Taiwan News, Staff Writer
2014-04-08 03:07 PM
After Legislative Speaker Wang Jin-pyng promised during a visit to the students last Sunday that the Legislature would first review a framework law to monitor talks with China before tackling the trade-in-services pact, the occupiers announced they would leave Thursday at 6 p.m.
Wang called another negotiating session with the legislative caucuses Tuesday which came up with the proposals for Friday’s agenda. The April 11 plenary session will be the first such meeting since protesting students entered the premises on the evening of March 18. On its agenda will be the passage of a number of versions of the framework law or guidelines to the committee level.
Friday’s session will also include discussions on the eventual vote to confirm the nomination of Yen Da-ho as new state prosecutor-general, but will not include an appearance by Premier Jiang Yi-huah to face questioning by lawmakers, reports said.
Wang’s apparent decision to give in to students’ demands came under attack from his fellow Kuomintang legislators, some of whom accused him of having sold out the ruling party. The speaker denied he had spoken to opposition Democratic Progressive Party chief whip Ker Chien-ming and to students before making his groundbreaking visit to the occupiers.

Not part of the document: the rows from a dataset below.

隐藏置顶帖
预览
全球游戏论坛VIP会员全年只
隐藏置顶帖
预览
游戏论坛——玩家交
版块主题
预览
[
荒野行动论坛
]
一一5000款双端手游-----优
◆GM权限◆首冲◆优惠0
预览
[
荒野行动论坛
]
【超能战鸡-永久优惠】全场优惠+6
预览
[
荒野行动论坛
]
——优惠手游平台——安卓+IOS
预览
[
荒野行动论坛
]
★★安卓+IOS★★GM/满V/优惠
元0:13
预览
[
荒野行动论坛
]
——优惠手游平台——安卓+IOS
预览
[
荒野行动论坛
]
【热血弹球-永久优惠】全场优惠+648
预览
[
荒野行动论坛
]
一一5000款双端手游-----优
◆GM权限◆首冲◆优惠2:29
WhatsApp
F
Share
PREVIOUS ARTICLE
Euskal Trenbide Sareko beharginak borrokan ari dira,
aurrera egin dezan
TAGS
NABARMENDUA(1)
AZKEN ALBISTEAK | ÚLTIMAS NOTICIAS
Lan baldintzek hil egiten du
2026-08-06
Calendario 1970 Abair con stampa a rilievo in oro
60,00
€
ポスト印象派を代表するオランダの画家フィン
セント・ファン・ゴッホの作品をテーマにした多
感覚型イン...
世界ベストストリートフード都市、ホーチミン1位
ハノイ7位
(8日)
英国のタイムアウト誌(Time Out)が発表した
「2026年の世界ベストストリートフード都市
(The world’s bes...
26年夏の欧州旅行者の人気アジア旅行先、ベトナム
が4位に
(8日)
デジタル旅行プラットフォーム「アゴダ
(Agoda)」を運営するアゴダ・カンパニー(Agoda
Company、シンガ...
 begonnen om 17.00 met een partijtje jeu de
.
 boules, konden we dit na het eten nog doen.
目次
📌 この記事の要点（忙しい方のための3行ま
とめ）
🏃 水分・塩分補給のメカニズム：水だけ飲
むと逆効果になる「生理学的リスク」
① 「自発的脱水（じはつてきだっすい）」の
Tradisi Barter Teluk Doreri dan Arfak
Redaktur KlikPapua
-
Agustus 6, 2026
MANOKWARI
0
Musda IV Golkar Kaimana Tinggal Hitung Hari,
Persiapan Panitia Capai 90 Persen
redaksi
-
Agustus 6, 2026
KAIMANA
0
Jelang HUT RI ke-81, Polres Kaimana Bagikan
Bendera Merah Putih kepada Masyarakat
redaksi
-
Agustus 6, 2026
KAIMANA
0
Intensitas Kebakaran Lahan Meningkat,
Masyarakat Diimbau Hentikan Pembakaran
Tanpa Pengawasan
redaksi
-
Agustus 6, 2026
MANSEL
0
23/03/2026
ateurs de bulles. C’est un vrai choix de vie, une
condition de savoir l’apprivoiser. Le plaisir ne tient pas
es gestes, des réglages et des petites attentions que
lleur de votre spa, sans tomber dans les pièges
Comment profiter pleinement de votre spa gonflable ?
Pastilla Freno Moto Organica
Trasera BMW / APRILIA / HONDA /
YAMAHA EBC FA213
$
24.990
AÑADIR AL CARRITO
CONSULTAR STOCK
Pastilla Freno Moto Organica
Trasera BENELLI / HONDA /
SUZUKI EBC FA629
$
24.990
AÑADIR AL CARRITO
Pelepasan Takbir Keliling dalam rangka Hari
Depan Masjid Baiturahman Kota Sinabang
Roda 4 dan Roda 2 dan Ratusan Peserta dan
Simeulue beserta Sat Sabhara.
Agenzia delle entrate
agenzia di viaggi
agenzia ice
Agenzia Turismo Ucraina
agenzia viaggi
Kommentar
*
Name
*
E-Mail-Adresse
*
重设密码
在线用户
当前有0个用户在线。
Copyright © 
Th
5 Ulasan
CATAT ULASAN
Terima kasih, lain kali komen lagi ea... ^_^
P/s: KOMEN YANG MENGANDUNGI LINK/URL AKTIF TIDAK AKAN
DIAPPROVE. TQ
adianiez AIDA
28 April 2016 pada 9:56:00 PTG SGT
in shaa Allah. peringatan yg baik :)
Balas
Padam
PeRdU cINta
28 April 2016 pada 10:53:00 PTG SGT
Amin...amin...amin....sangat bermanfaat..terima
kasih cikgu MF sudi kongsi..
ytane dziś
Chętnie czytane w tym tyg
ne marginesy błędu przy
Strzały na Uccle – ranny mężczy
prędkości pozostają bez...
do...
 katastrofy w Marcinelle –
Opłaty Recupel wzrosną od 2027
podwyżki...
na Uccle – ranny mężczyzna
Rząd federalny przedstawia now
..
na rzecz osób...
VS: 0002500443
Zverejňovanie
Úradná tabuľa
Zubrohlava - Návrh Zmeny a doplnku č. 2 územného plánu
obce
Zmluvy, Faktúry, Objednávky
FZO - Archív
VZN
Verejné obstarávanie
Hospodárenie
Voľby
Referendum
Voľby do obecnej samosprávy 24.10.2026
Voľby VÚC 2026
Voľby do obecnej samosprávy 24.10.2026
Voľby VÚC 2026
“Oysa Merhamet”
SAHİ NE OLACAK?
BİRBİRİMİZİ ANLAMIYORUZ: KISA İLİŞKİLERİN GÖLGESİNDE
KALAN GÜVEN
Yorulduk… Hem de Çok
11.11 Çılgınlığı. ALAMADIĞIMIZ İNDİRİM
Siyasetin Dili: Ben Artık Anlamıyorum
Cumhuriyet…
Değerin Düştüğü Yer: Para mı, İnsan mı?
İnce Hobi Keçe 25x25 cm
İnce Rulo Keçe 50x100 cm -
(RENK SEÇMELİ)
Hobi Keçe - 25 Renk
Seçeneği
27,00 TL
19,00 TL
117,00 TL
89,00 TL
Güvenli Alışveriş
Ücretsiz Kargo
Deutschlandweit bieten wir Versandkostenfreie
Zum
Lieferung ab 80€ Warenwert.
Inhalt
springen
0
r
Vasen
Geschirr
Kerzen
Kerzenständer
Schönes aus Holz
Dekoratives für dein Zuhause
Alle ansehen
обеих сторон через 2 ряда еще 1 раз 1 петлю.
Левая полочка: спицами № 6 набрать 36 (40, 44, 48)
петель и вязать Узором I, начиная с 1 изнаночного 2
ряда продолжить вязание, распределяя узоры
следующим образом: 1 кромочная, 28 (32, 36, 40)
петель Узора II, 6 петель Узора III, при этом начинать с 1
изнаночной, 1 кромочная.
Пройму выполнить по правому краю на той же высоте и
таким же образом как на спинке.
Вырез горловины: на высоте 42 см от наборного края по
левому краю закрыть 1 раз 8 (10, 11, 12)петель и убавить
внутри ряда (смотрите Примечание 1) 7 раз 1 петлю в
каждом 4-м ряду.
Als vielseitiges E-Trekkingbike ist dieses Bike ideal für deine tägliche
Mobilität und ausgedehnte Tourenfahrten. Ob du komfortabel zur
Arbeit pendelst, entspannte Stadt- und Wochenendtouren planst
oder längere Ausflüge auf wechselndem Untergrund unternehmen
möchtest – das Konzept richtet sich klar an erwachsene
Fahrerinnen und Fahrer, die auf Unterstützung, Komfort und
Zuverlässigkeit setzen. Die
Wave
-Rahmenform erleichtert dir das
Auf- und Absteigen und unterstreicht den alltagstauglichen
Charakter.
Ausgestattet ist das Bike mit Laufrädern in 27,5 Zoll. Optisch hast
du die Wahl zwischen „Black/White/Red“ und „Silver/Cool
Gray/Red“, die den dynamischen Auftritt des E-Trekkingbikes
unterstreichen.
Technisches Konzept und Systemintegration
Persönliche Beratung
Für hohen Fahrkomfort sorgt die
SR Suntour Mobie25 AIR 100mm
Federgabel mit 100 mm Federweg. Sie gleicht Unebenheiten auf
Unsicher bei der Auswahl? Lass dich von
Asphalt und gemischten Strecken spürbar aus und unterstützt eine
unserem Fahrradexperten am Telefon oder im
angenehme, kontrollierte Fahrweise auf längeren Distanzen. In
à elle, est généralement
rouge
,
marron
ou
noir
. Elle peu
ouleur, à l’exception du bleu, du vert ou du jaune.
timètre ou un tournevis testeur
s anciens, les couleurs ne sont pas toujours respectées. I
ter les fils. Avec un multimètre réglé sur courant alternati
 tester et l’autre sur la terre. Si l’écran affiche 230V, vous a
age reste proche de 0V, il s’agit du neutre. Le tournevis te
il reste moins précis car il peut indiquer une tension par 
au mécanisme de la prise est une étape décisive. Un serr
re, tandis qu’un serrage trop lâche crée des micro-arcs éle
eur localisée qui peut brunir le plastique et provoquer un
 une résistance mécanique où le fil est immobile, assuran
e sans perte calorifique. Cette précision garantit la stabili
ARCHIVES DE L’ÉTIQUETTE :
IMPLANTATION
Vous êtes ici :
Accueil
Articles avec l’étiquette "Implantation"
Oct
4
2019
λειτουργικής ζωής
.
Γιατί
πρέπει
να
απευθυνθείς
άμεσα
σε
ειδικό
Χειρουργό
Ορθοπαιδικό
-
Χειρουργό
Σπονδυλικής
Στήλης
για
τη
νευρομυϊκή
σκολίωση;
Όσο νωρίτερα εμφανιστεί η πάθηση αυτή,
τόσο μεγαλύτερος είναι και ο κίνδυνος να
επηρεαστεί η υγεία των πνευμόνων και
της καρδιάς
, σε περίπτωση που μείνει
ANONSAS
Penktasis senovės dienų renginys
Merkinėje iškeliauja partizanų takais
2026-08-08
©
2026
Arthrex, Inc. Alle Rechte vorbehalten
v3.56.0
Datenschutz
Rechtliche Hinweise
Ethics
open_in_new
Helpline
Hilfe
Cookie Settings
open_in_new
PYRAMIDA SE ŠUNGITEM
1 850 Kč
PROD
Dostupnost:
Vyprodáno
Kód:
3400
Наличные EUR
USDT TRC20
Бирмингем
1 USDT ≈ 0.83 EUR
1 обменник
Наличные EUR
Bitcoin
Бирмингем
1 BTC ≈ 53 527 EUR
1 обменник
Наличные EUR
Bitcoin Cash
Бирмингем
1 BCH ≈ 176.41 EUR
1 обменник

The cost of the sunflower movement as it drew to a close also came to the fore Tuesday. The students wanted to raise NT$2.53 million (US$83,800) to make up for shortfalls, reports said.
Damage to the chambers was estimated at NT$100 million (US$3.3 million) and the time needed for repairs at one month, media reports said. A total of 126 labor unions reportedly signed a petition calling on the students themselves to pay up for the repairs, rather than rely on taxpayers’ funds.
According to Ker, Wang already had a proposal worked out on how to solve the damage and compensation issue, though he did not provide any details.
Signs of divisions within student ranks also emerged, with a minority questioning the transparency and the level of democracy in the process to decide on Thursday’s withdrawal. Overnight, several students and other social activists discussed separate actions before the withdrawal from the Legislative Yuan.
Prominent activist Liu Ching-wen said it was too early to leave the Legislature, while student leader Chen Wei-ting responded that he would communicate more with the dissidents. According to Liu, a decision to withdraw should only have been made after secure promises had been obtained from President Ma Ying-jeou, Jiang and Wang. The threshold for the departure from the Legislature had been fixed too low, the activist said.
While the students prepared to clean up the Legislature Tuesday, the Academia Sinica said it wanted to collect the slogans, banners, placards and other memorabilia from the occupation to serve as historical material.